These days it’s easier to break the Internet than have zero presence on the web. But in an unusual set of circumstances, Jon Gundry, Santa Clara County’s superintendent of schools, has recommended a quarter-million dollar contract with a mystery company that has no trace of existence online.
In an under-the-radar memo Gundry placed on the consent calendar for Wednesday night’s Board of Education meeting, the superintendent recommended a $150,000 extension to a contract with School Business Service Consultants. No record of such a company exists online, according to search engines and a check with the California Secretary of State’s office.
Gundry’s recommendation would bring the Santa Clara County Office of Education’s total tab for consulting services with the company—owned by a man named Frank Butler—to a dollar short of $250,000.
The exact dollar amounts of the contract, and the fact that it was placed on the consent calendar, raise several concerns.
Since October 2014, Gundry signed off on two separate agreements with Butler’s company—the first for $50,000 and the second for $49,999. By keeping the total of those two pacts a dollar short of $100,000, the contracts did not require input or approval from Board trustees.
Gundry’s placement of this new contract agreement on the consent calendar is also significant, as Board trustees often approve these items without public discussion.
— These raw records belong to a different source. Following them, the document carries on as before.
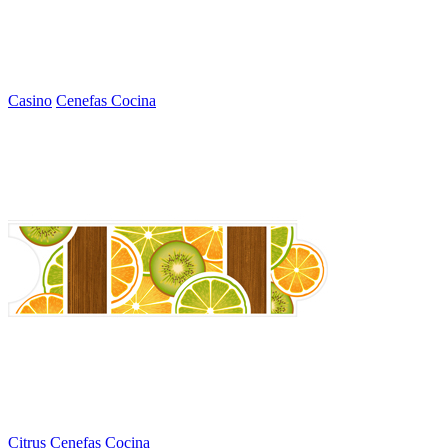
Casino
Cenefas Cocina
Citrus
Cenefas Cocina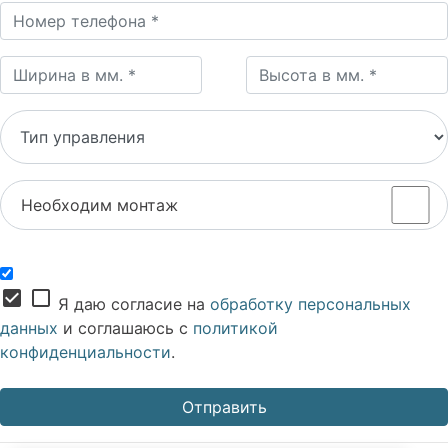
Необходим монтаж
check_box
check_box_outline_blank
Я даю согласие на
обработку персональных
данных
и соглашаюсь с
политикой
конфиденциальности
.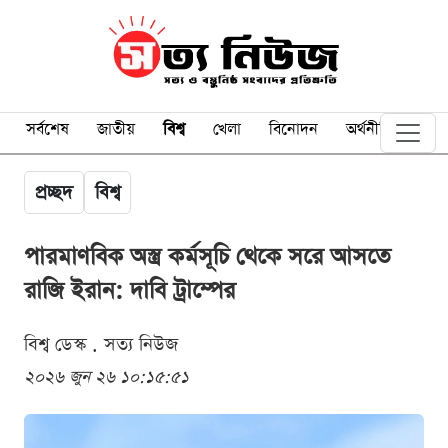
সর্বশেষ
জাতীয়
বিশ্ব
খেলা
বিনোদন
অর্থনীতি
প্রচ্ছদ
বিশ্ব
পারমাণবিক অস্ত্র কর্মসূচি থেকে সরে আসতে
রাজি ইরান: দাবি ট্রাম্পের
বিশ্ব ডেস্ক . সত্য নিউজ
২০২৬ জুন ২৬ ১০:১৫:৫১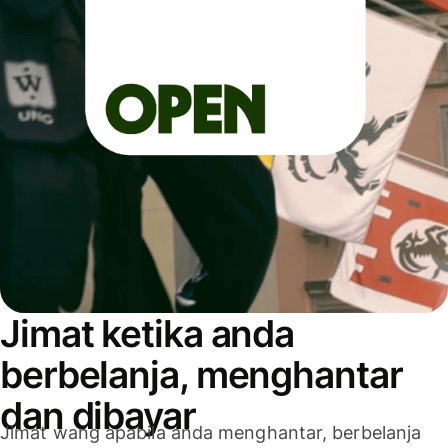
Jimat ketika anda
berbelanja, menghantar
dan dibayar
Jimat wang apabila anda menghantar, berbelanja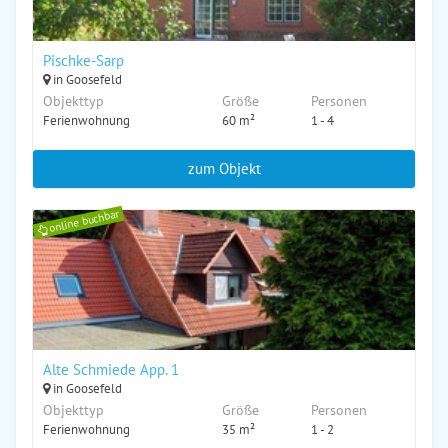
Pischke-Sarp
in Goosefeld
Objekttyp
Größe
Personen
Ferienwohnung
60 m²
1 - 4
zum Objekt
online buchbar
Alte Schmiede App. 1
in Goosefeld
Objekttyp
Größe
Personen
Ferienwohnung
35 m²
1 - 2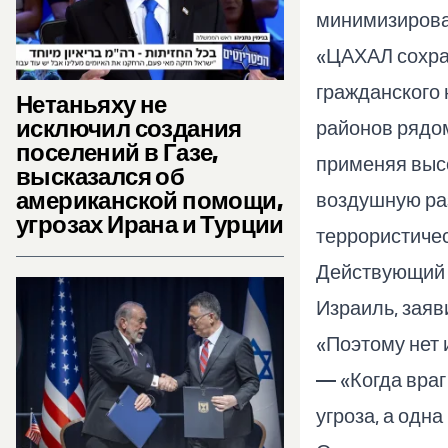
минимизирова
«ЦАХАЛ сохра
гражданского 
Нетаньяху не
исключил создания
районов рядом
поселений в Газе,
применяя выс
высказался об
американской помощи,
воздушную ра
угрозах Ирана и Турции
террористичес
Действующий 
Израиль, заяв
«Поэтому нет 
— «Когда враг
угроза, а одна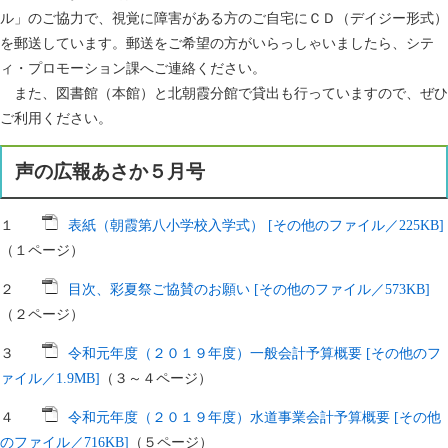
ル」のご協力で、視覚に障害がある方のご自宅にＣＤ（デイジー形式）
を郵送しています。郵送をご希望の方がいらっしゃいましたら、シテ
ィ・プロモーション課へご連絡ください。
また、図書館（本館）と北朝霞分館で貸出も行っていますので、ぜひ
ご利用ください。
声の広報あさか５月号
１
表紙（朝霞第八小学校入学式） [その他のファイル／225KB]
（１ページ）
２
目次、彩夏祭ご協賛のお願い [その他のファイル／573KB]
（２ページ）
３
令和元年度（２０１９年度）一般会計予算概要 [その他のフ
ァイル／1.9MB]
（３～４ページ）
４
令和元年度（２０１９年度）水道事業会計予算概要 [その他
のファイル／716KB]
（５ページ）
In a phone interview Wednesday afternoon, Gundry defended his actions regarding the contracts—first by putting the monetary amount a dollar out of trustees’ reach; and second, by cloaking the item on the consent calendar.
Gundry said he drew up the single-source contract solely for the purpose of bringing on consultant Mark Skvarna, a retired superintendent from San Gabriel Valley. Skvarna, Gundry said, has been sifting through past audits while also working to fix the SCCOE’s broken payroll system, which was rife with mistakes and overpayments last year.
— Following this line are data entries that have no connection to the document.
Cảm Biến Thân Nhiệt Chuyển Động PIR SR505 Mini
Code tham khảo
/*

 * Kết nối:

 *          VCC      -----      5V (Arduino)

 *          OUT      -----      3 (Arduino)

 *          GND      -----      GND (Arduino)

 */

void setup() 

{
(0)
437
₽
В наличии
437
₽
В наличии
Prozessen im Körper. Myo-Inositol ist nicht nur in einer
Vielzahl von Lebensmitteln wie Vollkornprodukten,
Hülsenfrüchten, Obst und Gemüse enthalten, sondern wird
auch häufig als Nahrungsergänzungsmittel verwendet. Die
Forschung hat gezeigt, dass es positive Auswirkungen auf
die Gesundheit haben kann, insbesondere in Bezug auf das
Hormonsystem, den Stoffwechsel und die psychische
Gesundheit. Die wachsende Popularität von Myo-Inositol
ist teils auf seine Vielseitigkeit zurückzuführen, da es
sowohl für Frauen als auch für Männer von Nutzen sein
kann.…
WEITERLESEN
Skvarna has “a specific skillset” for sifting through financial documents, Gundry said, and he uses School Business Service Consultants as an intermediary for contracts.
A call to the company’s phone number went to a voicemail that had no greeting. Online records suggest it shares an address with another company owned by Butler, Sunrise Petroleum Inc.
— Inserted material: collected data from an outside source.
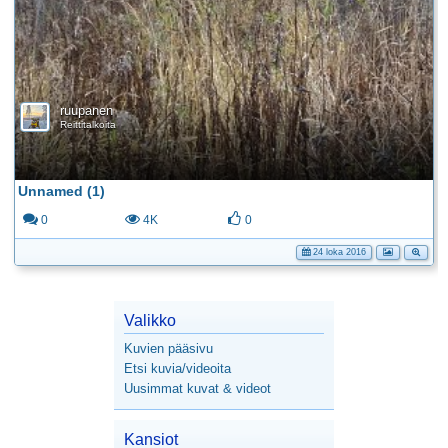
ruupanen
Reittitalkoita
Unnamed (1)
0
4K
0
24 loka 2016
Valikko
Kuvien pääsivu
Etsi kuvia/videoita
Uusimmat kuvat & videot
Kansiot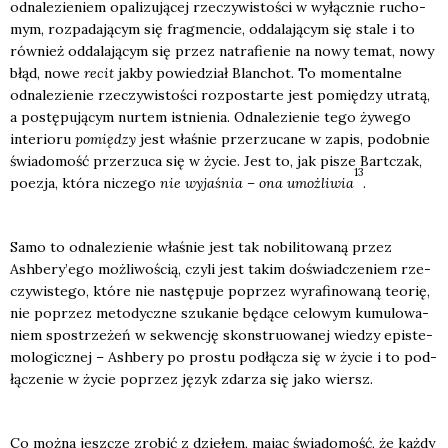
odna­le­zie­niem opa­li­zu­ją­cej rze­czy­wi­sto­ści w wyłącz­nie rucho­
mym, roz­pa­da­ją­cym się frag­men­cie, odda­la­ją­cym się sta­le i to
rów­nież odda­la­ją­cym się przez natra­fie­nie na nowy temat, nowy
błąd, nowe
recit
jak­by powie­dział Blan­chot. To momen­tal­ne
odna­le­zie­nie rze­czy­wi­sto­ści roz­po­star­te jest pomię­dzy utra­tą,
a postę­pu­ją­cym nur­tem ist­nie­nia. Odna­le­zie­nie tego żywe­go
inte­rio­ru
pomię­dzy
jest wła­śnie prze­rzu­ca­ne w zapis, podob­nie
świa­do­mość prze­rzu­ca się w życie. Jest to, jak pisze Bart­czak,
13
poezja, któ­ra nicze­go
nie wyja­śnia – ona umoż­li­wia
.
Samo to odna­le­zie­nie wła­śnie jest tak nobi­li­to­wa­ną przez
Ashbery’ego moż­li­wo­ścią, czy­li jest takim doświad­cze­niem rze­
czy­wi­ste­go, któ­re nie nastę­pu­je poprzez wyra­fi­no­wa­ną teo­rię,
nie poprzez meto­dycz­ne szu­ka­nie będą­ce celo­wym kumu­lo­wa­
niem spo­strze­żeń w sekwen­cję skon­stru­owa­nej wie­dzy epi­ste­
mo­lo­gicz­nej – Ash­be­ry po pro­stu pod­łą­cza się w życie i to pod­
łą­cze­nie w życie poprzez język zda­rza się jako wiersz.
Co moż­na jesz­cze zro­bić z dzie­łem, mając świa­do­mość, że każ­dy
The Secretary of State’s website lists Butler as the owner of Sunrise Petroleum Inc., but it also notes that the Franchise Tax Board suspended his California business license.
Gundry said he was aware of the companies’ connection, but he could not explain how the two are related. He added that he believes School Business Service Consultants is a sole proprietorship.
Joseph Di Salvo, a Board of Education trustee who also contributes weekly columns to this site, told San Jose Inside that he was unaware of the company’s history—or lack thereof—when reached for comment. Di Salvo added that he plans to pull the agenda item off of the consent calendar to get more answers.
“All of that concerns me,”Di Salvo said.
Gundry told San Jose Inside that he doesn’t consider the agreement to be “that unusual,” despite a lack of information on the company’s dealings.
“I didn’t intend for this to go on this long,” he said. “Hopefully, we’re not going to use this entire (dollar amount in the) contract.”
UPDATE: The agenda item to extend a contract with School Business Service Consultants by an additional $150,000 was pulled from the consent calendar by trustee Joseph Di Salvo on Wednesday night. It will be discussed by the entire Board at the June 3 meeting.
San Jose Inside will update this story when more information becomes available.